Mobile County Commissioner, District 1
- In office 2005–2007
- Preceded by: Sam Jones
- Succeeded by: Merceria Ludgood

Mobile County Commissioner, District 1
- In office 2008
- Preceded by: Merceria Ludgood
- Succeeded by: Merceria Ludgood

Personal details
- Born: 1961 or 1962 (age 63–64)
- Party: Republican

= Juan Chastang =

American politician

Juan H. Chastang (born 1961 or 1962) is an American politician in Mobile County, Alabama. He is notable for being the subject in the case of Riley vs. Kennedy, a case concerning Alabama election and appointment law which was taken on and ruled upon by the United States Supreme Court.

==Appointment to office==
In 2005, longtime County Commissioner Sam Jones was elected as Mayor of Mobile. This left a vacancy in the first district seat on the County Commission. Governor Bob Riley appointed Chastang, an African-American Republican, to serve out the remainder to the term in the heavily African-American and Democratic district. This was not the first time that Riley had appointed someone to local office in Mobile County. In 2004, Riley appointed Stephen Nodine to the 2nd District seat on the County Commission after he won the 2004 Republican runoff to succeed former commissioner Freeman Jockisch, who had been convicted on federal corruption chargers earlier that year. In 2006, Riley appointed Sam Cochran as Sheriff of Mobile County after he had won the Republican primary. The office had become vacant that year upon the conviction of former Sheriff Jack Tillman on charges of embezzlement. Chastang's appointment to the commission marked the first time since Reconstruction that Mobile had an elected governmental board in Mobile County was unanimously Republican, and the first time since Reconstruction in which a black Republican was holding elected office in Mobile County.

==County Commissioner==
The appointment of Chastang was greeted with criticism by the Mobile County Democratic Party and by the black political leadership of the city. Three black legislators who represented District 1 in the Alabama House of Representatives, Yvonne Kennedy, James Buskey and William Clark, proceeded to file suit alleging that the appointment of Chastang was a violation of a 1987 statute that allowed for special elections to fill vacancies in Mobile County offices. The crux of their case was that the governor did not have the right to appoint Chastang and as such his appointment was invalid.
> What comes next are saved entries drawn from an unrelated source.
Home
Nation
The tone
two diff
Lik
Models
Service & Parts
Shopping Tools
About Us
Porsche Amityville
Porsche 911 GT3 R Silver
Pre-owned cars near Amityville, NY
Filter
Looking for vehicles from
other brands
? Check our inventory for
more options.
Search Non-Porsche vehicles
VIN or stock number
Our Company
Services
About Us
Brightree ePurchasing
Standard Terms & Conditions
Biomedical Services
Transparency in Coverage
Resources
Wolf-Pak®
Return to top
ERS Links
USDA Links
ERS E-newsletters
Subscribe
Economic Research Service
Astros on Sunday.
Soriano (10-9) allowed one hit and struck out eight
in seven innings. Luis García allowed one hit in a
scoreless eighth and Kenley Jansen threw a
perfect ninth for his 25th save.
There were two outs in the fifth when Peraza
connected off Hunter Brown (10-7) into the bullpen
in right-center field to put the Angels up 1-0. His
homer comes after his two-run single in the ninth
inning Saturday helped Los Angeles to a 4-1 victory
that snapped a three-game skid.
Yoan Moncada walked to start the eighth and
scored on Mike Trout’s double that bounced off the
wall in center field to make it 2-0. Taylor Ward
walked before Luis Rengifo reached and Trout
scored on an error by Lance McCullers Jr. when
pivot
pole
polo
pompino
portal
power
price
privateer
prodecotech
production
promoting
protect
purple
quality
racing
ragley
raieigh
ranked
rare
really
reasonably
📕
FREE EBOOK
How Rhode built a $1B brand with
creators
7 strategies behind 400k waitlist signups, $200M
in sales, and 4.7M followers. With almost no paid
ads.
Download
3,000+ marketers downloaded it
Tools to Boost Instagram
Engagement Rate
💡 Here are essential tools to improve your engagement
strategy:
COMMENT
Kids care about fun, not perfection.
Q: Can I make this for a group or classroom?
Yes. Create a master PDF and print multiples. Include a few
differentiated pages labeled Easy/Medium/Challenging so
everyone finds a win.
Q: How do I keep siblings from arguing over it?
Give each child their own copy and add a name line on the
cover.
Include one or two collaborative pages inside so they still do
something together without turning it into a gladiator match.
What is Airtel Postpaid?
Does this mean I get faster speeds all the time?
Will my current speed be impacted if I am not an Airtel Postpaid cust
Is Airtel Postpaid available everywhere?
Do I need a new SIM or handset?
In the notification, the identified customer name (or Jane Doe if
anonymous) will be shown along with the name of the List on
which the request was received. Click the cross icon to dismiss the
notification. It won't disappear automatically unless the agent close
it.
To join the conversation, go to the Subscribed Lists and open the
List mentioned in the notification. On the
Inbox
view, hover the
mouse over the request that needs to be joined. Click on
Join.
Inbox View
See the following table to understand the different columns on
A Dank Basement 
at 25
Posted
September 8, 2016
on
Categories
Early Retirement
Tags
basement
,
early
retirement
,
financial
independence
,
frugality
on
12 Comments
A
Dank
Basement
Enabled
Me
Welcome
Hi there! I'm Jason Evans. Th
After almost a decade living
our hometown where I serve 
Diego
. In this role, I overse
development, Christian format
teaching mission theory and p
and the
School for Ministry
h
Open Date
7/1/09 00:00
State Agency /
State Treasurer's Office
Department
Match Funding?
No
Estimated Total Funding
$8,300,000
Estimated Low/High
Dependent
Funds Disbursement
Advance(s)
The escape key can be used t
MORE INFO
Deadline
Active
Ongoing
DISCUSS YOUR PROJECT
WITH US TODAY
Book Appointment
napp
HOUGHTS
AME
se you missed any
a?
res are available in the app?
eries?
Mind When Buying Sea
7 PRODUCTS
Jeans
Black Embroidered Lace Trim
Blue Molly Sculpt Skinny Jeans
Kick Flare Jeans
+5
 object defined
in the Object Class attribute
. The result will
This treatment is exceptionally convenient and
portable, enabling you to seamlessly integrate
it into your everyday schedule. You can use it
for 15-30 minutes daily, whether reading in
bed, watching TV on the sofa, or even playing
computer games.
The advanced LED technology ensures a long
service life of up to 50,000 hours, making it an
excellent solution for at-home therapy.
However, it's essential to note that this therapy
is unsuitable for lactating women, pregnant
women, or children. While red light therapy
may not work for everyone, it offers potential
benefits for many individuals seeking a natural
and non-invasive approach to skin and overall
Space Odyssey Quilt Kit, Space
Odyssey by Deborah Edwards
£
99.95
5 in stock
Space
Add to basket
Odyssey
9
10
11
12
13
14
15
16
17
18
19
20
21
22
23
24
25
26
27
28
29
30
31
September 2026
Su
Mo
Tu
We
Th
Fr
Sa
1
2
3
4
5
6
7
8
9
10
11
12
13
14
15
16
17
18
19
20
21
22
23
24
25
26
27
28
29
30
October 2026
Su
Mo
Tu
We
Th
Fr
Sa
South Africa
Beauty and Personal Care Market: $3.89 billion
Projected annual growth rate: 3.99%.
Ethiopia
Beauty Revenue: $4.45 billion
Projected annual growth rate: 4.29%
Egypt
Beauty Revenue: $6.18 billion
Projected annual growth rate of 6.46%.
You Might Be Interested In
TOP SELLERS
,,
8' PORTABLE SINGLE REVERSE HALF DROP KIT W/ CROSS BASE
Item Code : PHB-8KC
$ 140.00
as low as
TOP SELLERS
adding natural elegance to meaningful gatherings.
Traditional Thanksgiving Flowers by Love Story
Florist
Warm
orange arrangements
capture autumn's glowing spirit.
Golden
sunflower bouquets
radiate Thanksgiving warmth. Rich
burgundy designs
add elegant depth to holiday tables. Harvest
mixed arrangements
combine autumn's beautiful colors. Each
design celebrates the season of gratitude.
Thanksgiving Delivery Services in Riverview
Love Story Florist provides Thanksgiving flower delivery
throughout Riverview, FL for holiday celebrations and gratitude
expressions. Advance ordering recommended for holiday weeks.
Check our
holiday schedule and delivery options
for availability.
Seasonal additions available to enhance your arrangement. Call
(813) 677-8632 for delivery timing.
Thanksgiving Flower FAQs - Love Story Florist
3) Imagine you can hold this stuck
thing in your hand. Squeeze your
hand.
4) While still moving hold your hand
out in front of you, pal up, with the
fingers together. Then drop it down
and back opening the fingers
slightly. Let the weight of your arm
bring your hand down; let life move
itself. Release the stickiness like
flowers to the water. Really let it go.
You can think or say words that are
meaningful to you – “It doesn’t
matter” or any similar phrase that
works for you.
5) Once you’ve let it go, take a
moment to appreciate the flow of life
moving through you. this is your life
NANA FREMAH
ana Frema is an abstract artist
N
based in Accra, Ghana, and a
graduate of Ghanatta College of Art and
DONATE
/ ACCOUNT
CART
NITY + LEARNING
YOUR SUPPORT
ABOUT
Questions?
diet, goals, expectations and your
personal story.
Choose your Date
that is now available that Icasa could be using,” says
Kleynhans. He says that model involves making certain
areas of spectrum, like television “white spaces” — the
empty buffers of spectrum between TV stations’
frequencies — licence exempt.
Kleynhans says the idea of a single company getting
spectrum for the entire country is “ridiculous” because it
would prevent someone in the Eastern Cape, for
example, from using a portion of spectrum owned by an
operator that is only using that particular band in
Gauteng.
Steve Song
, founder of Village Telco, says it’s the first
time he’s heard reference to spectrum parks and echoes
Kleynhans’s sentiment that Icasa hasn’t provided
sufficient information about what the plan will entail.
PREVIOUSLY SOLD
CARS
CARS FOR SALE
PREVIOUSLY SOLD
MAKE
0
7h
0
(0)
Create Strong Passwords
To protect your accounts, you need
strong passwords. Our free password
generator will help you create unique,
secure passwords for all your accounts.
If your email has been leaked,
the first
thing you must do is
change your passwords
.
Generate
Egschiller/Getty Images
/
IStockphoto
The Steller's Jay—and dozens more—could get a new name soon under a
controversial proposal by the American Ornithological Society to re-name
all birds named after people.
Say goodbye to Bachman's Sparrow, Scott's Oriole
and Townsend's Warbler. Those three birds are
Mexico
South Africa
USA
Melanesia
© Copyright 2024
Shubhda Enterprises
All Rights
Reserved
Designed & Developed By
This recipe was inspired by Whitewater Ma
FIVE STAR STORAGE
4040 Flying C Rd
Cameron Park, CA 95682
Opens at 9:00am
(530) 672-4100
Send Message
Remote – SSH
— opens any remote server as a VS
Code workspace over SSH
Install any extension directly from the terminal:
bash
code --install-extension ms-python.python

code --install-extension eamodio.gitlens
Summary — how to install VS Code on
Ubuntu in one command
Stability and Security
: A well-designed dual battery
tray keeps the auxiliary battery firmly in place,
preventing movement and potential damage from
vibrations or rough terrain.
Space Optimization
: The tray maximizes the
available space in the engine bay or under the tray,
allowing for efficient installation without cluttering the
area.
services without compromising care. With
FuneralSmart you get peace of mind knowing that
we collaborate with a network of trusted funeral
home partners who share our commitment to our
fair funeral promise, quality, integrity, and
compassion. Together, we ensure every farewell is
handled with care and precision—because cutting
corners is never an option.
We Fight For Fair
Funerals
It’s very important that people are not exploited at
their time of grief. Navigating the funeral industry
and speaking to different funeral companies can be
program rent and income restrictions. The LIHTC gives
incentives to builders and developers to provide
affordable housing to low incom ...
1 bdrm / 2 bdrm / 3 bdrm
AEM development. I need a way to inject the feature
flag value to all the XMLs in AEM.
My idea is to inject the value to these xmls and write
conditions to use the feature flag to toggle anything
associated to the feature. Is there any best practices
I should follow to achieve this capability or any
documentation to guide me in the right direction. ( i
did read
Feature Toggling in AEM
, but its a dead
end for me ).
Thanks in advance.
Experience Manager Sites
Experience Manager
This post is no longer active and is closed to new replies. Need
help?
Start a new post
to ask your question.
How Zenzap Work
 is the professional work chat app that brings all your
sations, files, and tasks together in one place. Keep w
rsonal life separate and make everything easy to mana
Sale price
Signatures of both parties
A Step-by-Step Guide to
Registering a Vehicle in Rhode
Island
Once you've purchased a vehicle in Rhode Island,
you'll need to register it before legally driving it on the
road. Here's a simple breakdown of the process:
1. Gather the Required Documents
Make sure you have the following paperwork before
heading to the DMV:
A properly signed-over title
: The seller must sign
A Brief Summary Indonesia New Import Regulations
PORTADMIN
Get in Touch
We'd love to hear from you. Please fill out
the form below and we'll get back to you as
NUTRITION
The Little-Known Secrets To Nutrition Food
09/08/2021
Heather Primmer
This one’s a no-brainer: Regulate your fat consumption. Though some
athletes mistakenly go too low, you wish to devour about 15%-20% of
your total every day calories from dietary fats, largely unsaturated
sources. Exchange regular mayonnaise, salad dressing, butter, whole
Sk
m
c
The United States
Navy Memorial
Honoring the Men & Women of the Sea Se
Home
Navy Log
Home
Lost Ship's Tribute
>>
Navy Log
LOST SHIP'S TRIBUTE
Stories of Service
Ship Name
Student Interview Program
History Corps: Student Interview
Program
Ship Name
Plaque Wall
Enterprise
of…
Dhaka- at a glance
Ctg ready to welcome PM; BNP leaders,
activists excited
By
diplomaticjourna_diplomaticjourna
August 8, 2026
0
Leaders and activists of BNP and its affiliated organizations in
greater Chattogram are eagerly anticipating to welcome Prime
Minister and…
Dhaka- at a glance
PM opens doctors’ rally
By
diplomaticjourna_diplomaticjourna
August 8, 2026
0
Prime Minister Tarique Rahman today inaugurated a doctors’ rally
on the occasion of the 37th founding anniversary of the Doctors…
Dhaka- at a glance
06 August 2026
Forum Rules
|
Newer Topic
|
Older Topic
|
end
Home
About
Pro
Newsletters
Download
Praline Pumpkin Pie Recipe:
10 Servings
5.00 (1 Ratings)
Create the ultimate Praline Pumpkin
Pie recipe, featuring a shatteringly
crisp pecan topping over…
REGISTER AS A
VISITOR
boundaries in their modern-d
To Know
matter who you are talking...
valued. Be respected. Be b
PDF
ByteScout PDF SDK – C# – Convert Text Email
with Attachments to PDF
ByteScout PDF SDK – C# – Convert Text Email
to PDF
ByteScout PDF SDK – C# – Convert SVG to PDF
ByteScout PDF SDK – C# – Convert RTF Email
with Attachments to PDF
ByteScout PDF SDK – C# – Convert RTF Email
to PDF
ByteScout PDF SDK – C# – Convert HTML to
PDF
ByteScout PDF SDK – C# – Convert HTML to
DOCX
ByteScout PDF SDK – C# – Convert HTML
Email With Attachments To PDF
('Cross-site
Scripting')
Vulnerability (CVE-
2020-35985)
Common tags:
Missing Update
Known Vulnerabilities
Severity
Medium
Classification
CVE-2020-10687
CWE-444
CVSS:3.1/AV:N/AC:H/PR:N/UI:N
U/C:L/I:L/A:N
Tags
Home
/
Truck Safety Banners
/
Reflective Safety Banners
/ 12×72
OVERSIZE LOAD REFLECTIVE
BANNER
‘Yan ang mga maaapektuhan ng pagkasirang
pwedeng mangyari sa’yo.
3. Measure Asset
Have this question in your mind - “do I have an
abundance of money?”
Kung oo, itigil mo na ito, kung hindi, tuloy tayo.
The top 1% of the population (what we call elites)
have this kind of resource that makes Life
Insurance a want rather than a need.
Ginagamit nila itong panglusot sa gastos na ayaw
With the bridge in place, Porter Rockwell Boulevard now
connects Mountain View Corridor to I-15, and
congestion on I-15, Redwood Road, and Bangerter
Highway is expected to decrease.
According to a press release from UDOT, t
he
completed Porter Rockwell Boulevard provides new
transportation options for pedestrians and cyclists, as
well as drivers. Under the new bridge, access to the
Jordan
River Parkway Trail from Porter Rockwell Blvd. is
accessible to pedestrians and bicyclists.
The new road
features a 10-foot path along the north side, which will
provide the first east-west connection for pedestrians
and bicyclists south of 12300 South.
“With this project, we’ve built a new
In 2007, Chastang came under criticism for using $50,000 of his personal discretionary fund (public money) to pay for a concert that was to be headlined by Ciara. The concert controversy came while Riley v. Kennedy was being adjudicated in district court. On May 1, 2007, a federal district court ruled in favor of Kennedy, Buskey and Clark and vacated the appointment of Chastang.A special election proceeded in which Democrat Merceria Ludgood, a political ally of Mayor Jones, defeated Chastang by a lopsided margin to fill the vacancy.

In May 2008, the decision of the federal court by the U.S. Supreme Court, which summarily ruled in favor of Riley. An order was later issued to return Chastang to the commission. The ruling came after the eligibility period for the 2008 election, meaning that, if Chastang got on the ballot, he couldn't be re-elected. Chastang returned to the commission where he served several months, before resigning in September 2008. In the November 2008 elections, Ludgood was returned to the commission seat.